Malatya Jandarmada, Zirve katliamından kısa süre önce brifing verilmiş. Star'ın haberine göre katliamda öldürülen Zirve Yayınevi çalışanlarıyla ilgili şema üzerinden misyonerlik anlatılmış.

Olayın tutuklu sanığı dönemin Malatya İl Jandarma Komutanlığı İstihbarat Şube Müdürü Binbaşı Haydar Yeşil’in sakladığı harddiskten, davanın seyrini etkileyecek yeni bilgi ve belgeler ele geçirildi.
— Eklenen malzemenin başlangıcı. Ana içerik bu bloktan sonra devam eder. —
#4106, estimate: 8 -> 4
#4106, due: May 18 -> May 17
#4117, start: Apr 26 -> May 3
Binbaşı Yeşil’in kayınbiraderi tarafından soruşturma savcısı İsmail Aksoy’a teslim edilen ve davanın ek delil doyasına eklenen harddiskten, 2007 yılındaki Zirve katliamından kısa bir süre önce Malatya İl Jandarma Komutanlığı’nda öldürülen şahıslarla ilgili görsel bir brifing verildiği ortaya çıktı.
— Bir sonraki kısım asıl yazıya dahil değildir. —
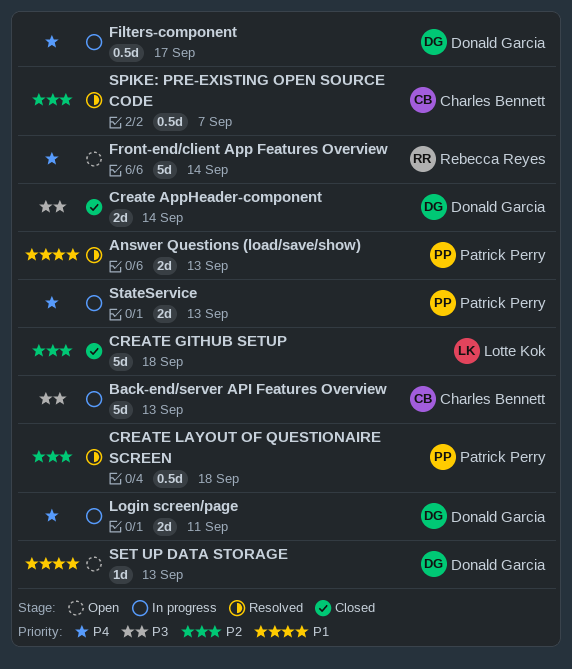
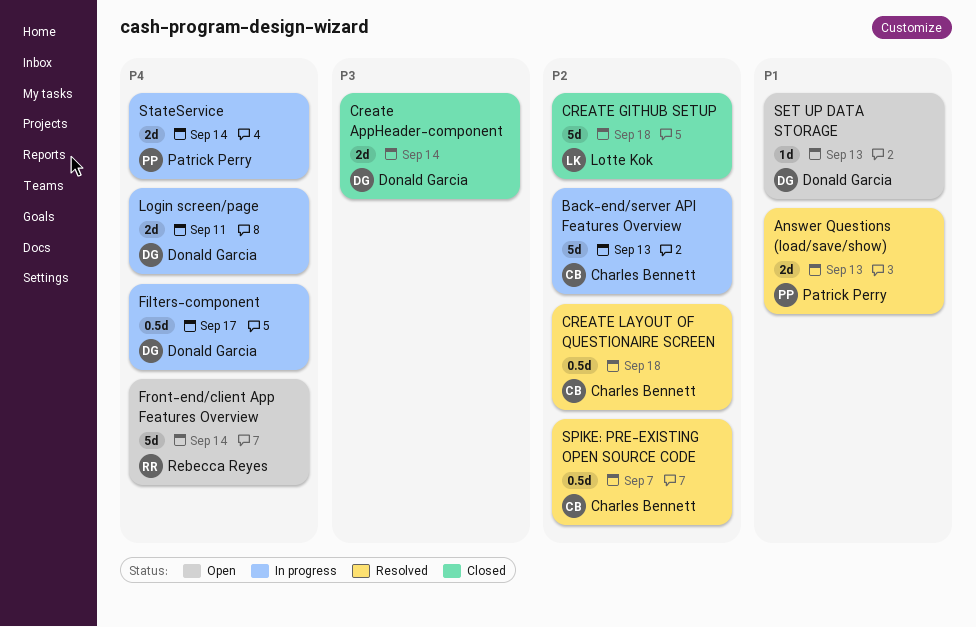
Back-end/server API Features Overview, priority: P3 -> P2
CREATE LAYOUT OF QUESTIONAIRE SCREEN, owner: Patrick Perry -> Charles Bennett
StateService, due: Sep 13 -> Sep 14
165 SAYFALIK SUNUM YAPILDI

Malatya İl Jandarma Komutanlığında verilen ve üst düzey komutanların da katıldığı belirtilen brifingde, katliamda öldürülen Necati Aydın ve Alman uyruklu Tilmann Geske ile birlikte 4 misyonerin fotoğrafları duvara yansıtılarak onlar hakkında yapılan istihbarat çalışması geniş bir şekilde anlatılmış. Zirve hakkında komutanlara verilen birifingteki sunum 165 sayfadan oluşuyor. Sunumda öldürülen Zirve çalışanları hakkında bilgilerin yanı sıra görüntüleri de yer alıyor.

20. KLASÖRÜN 99. SAYFASINDA

Zirve iddianamesinin ek delil klasörlerinde yer alan sunumlarda bölgede misyonerlik yaptığı iddia edilen yüzlerce yerli ve yabancının tüm özel bilgileri ve yaşadıkları ortamlar detaylı bir şekilde fişlenerek fotoğraflanmış. Binbaşı Yeşil’e ait hard diskin 20. Klasörü sayfa 99’da yer alan sunumda, katliamda yaşamını yitiren Necati Aydın ve Tilmann Geske, başka bir misyoner ABD vatandaşı Ronald Grand Lolgal ile davanın tutuksuz sanığı Zirve Yayınevi çalışanı Hüseyin Yelki’nin fotoğrafı görülüyor. Fotoğrafla birlikte isim ve memleket bilgileri de sunumda yer alıyor. Misyoner olduğu sanılan kişilerin fişlendiği, bu kişilerin fotoğraflanarak numaralandırıldığı belirtiliyor.

CİNAYET ÖNCESİ VE SONRASI

Cinayetten sonra ise Zirve Yayınevi çalışanı Tilman Geske’nin defni sırasında çekilmiş fotoğrafları da aynı diskte yer almış. Türkiye’de yaşayan yabancı uyruklu misyonerlerin kimlik bilgileri, uyrukları, pasaport numaraları, adresleri ve çocuk sayılarına kadar raporlanmış.

Malatya İl Jandarma’da komutanlara verilen brifingte, katliamda öldürülen Tilman Geske ve Necati Aydın’la birlikte, davanın sanıklarından Hüseyin Yelki’nin de fotoğrafları yer alıyor.